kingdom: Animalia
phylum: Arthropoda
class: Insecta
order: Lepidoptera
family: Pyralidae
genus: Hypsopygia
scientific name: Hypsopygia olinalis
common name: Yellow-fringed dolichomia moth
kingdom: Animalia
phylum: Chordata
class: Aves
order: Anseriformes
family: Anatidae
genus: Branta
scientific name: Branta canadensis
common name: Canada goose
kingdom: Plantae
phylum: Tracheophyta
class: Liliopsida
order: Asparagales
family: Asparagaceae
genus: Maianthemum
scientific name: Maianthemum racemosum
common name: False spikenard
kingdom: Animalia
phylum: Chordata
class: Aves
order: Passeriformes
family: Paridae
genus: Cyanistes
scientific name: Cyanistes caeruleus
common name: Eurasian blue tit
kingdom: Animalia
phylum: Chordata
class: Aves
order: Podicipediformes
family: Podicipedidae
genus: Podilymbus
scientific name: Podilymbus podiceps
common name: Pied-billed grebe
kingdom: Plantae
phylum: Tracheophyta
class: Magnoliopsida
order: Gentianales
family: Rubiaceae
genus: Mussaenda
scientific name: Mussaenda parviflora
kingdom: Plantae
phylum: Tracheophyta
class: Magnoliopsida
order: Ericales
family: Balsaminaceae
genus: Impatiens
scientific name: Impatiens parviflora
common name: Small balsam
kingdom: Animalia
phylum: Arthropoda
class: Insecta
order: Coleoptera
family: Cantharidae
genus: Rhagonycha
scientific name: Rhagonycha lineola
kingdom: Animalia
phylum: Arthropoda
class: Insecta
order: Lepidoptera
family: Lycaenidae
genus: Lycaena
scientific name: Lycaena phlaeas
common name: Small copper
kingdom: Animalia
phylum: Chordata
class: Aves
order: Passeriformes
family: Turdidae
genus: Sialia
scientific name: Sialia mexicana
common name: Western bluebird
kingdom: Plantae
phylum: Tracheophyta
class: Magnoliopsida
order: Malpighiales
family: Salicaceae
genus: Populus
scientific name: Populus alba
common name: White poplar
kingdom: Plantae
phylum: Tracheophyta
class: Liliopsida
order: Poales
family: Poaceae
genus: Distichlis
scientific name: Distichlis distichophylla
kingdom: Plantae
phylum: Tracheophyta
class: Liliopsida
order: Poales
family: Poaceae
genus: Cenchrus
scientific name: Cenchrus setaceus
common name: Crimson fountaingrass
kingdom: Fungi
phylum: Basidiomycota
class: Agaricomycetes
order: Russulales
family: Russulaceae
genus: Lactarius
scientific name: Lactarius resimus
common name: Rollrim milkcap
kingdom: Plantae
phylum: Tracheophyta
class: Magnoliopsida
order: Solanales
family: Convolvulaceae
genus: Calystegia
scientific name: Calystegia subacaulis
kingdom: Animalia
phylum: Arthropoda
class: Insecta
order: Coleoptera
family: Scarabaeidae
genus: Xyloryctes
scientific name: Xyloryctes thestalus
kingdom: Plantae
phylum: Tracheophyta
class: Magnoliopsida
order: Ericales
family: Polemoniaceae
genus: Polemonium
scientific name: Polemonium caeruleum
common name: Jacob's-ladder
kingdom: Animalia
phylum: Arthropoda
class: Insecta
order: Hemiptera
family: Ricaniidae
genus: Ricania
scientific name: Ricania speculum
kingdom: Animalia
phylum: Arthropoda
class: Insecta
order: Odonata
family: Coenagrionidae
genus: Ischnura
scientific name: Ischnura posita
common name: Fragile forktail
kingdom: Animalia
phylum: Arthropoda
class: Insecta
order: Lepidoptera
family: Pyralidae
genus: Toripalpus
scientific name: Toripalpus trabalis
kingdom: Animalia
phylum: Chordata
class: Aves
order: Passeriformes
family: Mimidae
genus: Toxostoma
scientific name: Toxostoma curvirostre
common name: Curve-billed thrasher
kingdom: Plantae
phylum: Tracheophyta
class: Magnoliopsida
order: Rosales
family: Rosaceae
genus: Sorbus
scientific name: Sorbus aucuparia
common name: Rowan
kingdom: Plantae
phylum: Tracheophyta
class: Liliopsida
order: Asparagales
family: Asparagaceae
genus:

====================

*Goal*. Output every line above as a numbered list, omitting any blank lines.

*Solution to the problem*.
1. kingdom: Animalia
2. phylum: Arthropoda
3. class: Insecta
4. order: Lepidoptera
5. family: Pyralidae
6. genus: Hypsopygia
7. scientific name: Hypsopygia olinalis
8. common name: Yellow-fringed dolichomia moth
9. kingdom: Animalia
10. phylum: Chordata
11. class: Aves
12. order: Anseriformes
13. family: Anatidae
14. genus: Branta
15. scientific name: Branta canadensis
16. common name: Canada goose
17. kingdom: Plantae
18. phylum: Tracheophyta
19. class: Liliopsida
20. order: Asparagales
21. family: Asparagaceae
22. genus: Maianthemum
23. scientific name: Maianthemum racemosum
24. common name: False spikenard
25. kingdom: Animalia
26. phylum: Chordata
27. class: Aves
28. order: Passeriformes
29. family: Paridae
30. genus: Cyanistes
31. scientific name: Cyanistes caeruleus
32. common name: Eurasian blue tit
33. kingdom: Animalia
34. phylum: Chordata
35. class: Aves
36. order: Podicipediformes
37. family: Podicipedidae
38. genus: Podilymbus
39. scientific name: Podilymbus podiceps
40. common name: Pied-billed grebe
41. kingdom: Plantae
42. phylum: Tracheophyta
43. class: Magnoliopsida
44. order: Gentianales
45. family: Rubiaceae
46. genus: Mussaenda
47. scientific name: Mussaenda parviflora
48. kingdom: Plantae
49. phylum: Tracheophyta
50. class: Magnoliopsida
51. order: Ericales
52. family: Balsaminaceae
53. genus: Impatiens
54. scientific name: Impatiens parviflora
55. common name: Small balsam
56. kingdom: Animalia
57. phylum: Arthropoda
58. class: Insecta
59. order: Coleoptera
60. family: Cantharidae
61. genus: Rhagonycha
62. scientific name: Rhagonycha lineola
63. kingdom: Animalia
64. phylum: Arthropoda
65. class: Insecta
66. order: Lepidoptera
67. family: Lycaenidae
68. genus: Lycaena
69. scientific name: Lycaena phlaeas
70. common name: Small copper
71. kingdom: Animalia
72. phylum: Chordata
73. class: Aves
74. order: Passeriformes
75. family: Turdidae
76. genus: Sialia
77. scientific name: Sialia mexicana
78. common name: Western bluebird
79. kingdom: Plantae
80. phylum: Tracheophyta
81. class: Magnoliopsida
82. order: Malpighiales
83. family: Salicaceae
84. genus: Populus
85. scientific name: Populus alba
86. common name: White poplar
87. kingdom: Plantae
88. phylum: Tracheophyta
89. class: Liliopsida
90. order: Poales
91. family: Poaceae
92. genus: Distichlis
93. scientific name: Distichlis distichophylla
94. kingdom: Plantae
95. phylum: Tracheophyta
96. class: Liliopsida
97. order: Poales
98. family: Poaceae
99. genus: Cenchrus
100. scientific name: Cenchrus setaceus
101. common name: Crimson fountaingrass
102. kingdom: Fungi
103. phylum: Basidiomycota
104. class: Agaricomycetes
105. order: Russulales
106. family: Russulaceae
107. genus: Lactarius
108. scientific name: Lactarius resimus
109. common name: Rollrim milkcap
110. kingdom: Plantae
111. phylum: Tracheophyta
112. class: Magnoliopsida
113. order: Solanales
114. family: Convolvulaceae
115. genus: Calystegia
116. scientific name: Calystegia subacaulis
117. kingdom: Animalia
118. phylum: Arthropoda
119. class: Insecta
120. order: Coleoptera
121. family: Scarabaeidae
122. genus: Xyloryctes
123. scientific name: Xyloryctes thestalus
124. kingdom: Plantae
125. phylum: Tracheophyta
126. class: Magnoliopsida
127. order: Ericales
128. family: Polemoniaceae
129. genus: Polemonium
130. scientific name: Polemonium caeruleum
131. common name: Jacob's-ladder
132. kingdom: Animalia
133. phylum: Arthropoda
134. class: Insecta
135. order: Hemiptera
136. family: Ricaniidae
137. genus: Ricania
138. scientific name: Ricania speculum
139. kingdom: Animalia
140. phylum: Arthropoda
141. class: Insecta
142. order: Odonata
143. family: Coenagrionidae
144. genus: Ischnura
145. scientific name: Ischnura posita
146. common name: Fragile forktail
147. kingdom: Animalia
148. phylum: Arthropoda
149. class: Insecta
150. order: Lepidoptera
151. family: Pyralidae
152. genus: Toripalpus
153. scientific name: Toripalpus trabalis
154. kingdom: Animalia
155. phylum: Chordata
156. class: Aves
157. order: Passeriformes
158. family: Mimidae
159. genus: Toxostoma
160. scientific name: Toxostoma curvirostre
161. common name: Curve-billed thrasher
162. kingdom: Plantae
163. phylum: Tracheophyta
164. class: Magnoliopsida
165. order: Rosales
166. family: Rosaceae
167. genus: Sorbus
168. scientific name: Sorbus aucuparia
169. common name: Rowan
170. kingdom: Plantae
171. phylum: Tracheophyta
172. class: Liliopsida
173. order: Asparagales
174. family: Asparagaceae
175. genus:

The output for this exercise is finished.